- **Tasks**:
1. In the Lahontan Reservoir description below, what is the reservoir's maximum depth at full storage, and where is that depth found?
2. Using the Lahontan Reservoir description below, explain why the quality of fishing there can vary.

- **Provided passage**:
==============================

Lahontan Reservoir is situated in west central Nevada, approximately 50 miles southeast of the Reno/Sparks area. It is part of the Newland?s Irrigation Project that stores water from the Carson River and Truckee River (via a canal) to be used to irrigate the arid Fallon area. The quality of the fishing depends on water levels, which depend on snow pack in the nearby Sierra Range. Continuing battles over water allocations in the Truckee River have jeopardized the future of Lahontan Reservoir, with the promise of less water being available in the future.

Pertinent Information

At maximum storage, Lahontan Reservoir contains 320,000 acre feet of water with a maximum depth of 85 feet in the lower basin near the dam. There are approximately 10,600 surface acres and nearly 65 miles of shoreline to fish. The length of the reservoir is slightly more than 17 miles with a maximum width of 2.5 miles. The reservoir contains sandy beaches and rock outcroppings, flooded woody debris, a flooded river channel and various islands made out of rock and sand. Water quality is considered good, with the exception of the constant turbidity and dense algae blooms of late summer. The reservoir is a very popular recreation location for boaters, skiers and personal watercraft users, which at times limits the quality angling opportunity.

==============================

- **Record excerpts**:
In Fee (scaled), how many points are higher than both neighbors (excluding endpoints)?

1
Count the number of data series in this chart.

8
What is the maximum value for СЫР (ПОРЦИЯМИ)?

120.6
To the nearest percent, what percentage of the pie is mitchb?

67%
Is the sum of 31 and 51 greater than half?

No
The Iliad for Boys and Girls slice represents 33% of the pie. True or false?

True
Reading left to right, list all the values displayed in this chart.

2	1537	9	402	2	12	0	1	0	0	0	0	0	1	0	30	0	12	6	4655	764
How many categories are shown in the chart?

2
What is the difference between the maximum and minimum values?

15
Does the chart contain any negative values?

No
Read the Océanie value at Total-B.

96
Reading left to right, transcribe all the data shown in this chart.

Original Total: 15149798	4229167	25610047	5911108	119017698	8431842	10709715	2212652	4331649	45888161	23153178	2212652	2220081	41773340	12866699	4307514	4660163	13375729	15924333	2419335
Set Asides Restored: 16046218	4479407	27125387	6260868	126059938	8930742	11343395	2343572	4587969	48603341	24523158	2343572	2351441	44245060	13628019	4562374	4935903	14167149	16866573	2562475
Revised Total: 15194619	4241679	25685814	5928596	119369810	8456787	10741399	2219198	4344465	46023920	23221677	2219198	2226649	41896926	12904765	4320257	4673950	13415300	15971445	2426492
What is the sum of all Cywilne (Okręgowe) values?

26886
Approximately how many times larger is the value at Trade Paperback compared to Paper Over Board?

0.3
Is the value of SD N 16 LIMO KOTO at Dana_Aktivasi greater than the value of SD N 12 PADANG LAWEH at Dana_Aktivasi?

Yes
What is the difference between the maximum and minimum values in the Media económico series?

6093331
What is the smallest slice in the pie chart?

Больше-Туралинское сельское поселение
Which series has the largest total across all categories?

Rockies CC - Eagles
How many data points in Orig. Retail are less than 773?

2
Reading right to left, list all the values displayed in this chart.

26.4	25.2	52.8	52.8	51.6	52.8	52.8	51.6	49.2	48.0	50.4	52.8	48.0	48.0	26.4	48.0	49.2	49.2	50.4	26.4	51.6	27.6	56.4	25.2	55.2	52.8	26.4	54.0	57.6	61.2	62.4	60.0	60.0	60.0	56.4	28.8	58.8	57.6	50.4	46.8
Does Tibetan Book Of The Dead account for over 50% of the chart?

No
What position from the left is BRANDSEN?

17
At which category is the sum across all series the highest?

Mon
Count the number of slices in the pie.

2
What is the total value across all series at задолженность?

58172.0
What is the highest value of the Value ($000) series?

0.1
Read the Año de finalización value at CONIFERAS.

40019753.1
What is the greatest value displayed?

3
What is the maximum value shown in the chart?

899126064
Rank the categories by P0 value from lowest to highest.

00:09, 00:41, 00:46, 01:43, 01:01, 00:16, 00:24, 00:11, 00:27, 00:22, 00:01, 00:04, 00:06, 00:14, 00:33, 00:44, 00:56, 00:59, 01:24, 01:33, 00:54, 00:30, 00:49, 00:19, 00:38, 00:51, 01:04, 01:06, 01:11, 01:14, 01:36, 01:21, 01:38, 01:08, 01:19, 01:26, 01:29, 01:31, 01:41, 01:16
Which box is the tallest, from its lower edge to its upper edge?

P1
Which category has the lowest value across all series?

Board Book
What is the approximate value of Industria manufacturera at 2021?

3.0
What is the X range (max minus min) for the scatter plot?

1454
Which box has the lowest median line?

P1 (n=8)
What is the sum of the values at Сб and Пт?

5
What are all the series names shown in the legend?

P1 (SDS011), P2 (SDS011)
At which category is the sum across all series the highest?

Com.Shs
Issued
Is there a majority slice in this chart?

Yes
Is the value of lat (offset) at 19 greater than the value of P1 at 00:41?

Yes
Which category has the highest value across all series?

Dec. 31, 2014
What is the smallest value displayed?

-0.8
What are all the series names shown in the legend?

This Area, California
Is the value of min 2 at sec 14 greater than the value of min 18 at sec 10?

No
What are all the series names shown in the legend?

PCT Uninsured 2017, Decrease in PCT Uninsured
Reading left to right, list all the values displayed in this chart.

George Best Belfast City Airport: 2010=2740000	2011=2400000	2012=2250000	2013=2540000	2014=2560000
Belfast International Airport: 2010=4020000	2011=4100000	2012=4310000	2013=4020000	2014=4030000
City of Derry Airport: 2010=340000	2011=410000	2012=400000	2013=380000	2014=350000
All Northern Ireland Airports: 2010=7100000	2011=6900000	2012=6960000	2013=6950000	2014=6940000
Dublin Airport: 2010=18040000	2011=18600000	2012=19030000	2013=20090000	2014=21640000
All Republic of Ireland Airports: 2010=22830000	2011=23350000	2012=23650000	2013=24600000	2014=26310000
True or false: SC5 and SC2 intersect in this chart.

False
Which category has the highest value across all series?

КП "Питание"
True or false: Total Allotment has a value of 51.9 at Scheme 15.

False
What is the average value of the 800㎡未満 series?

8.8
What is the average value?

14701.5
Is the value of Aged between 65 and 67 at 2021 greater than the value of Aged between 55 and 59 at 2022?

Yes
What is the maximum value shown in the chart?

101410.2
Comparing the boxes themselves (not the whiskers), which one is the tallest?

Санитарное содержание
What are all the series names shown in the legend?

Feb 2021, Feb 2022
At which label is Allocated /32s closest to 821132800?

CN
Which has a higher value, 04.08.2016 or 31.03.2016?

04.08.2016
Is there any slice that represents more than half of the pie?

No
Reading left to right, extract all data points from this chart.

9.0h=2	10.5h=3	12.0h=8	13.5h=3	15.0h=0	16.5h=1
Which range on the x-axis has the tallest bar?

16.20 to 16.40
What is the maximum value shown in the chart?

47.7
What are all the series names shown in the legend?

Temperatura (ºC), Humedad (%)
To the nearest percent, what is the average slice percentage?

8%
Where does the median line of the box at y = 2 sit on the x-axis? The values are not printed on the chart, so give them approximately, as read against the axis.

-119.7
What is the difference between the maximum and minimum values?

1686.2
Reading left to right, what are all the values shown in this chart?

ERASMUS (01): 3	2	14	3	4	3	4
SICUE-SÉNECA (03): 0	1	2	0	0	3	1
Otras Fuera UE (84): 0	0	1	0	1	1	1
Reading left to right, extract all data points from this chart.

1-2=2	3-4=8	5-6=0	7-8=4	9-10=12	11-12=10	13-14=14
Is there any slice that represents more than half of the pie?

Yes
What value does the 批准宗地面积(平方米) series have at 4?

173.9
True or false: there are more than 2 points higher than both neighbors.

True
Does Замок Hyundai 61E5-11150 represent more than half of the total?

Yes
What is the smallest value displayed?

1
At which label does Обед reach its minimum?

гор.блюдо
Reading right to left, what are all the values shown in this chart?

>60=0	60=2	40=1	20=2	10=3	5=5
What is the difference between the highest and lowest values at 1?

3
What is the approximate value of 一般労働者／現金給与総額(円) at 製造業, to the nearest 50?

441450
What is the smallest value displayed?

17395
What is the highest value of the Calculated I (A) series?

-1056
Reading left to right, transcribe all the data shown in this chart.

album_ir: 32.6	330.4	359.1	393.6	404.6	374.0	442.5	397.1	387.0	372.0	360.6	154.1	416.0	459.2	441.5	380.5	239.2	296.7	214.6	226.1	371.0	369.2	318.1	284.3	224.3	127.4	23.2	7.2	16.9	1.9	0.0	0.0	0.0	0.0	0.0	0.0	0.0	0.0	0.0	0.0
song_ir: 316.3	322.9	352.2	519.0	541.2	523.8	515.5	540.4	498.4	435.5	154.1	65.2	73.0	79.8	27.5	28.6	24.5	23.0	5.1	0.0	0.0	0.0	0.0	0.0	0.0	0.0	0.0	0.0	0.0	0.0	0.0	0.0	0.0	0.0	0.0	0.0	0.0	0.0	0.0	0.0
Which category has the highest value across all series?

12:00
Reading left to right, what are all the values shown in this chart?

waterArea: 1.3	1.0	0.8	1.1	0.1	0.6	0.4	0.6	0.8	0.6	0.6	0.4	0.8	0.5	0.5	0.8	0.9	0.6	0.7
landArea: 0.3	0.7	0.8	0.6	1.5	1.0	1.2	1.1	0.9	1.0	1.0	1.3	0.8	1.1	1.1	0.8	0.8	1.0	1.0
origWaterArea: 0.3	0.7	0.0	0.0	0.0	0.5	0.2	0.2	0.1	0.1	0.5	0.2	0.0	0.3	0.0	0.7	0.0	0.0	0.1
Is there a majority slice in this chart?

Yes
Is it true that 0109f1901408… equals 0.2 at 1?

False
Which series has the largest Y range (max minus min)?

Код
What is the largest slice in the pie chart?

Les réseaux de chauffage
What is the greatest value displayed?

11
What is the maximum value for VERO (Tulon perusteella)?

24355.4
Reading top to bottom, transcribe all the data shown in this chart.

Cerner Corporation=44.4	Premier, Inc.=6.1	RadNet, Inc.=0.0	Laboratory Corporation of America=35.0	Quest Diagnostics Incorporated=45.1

==============================

- **Answer section**:
1. 85 feet, in the lower basin near the dam.

2. The quality of the fishing depends on water levels. Those levels in turn depend on the snow pack in the nearby Sierra Range.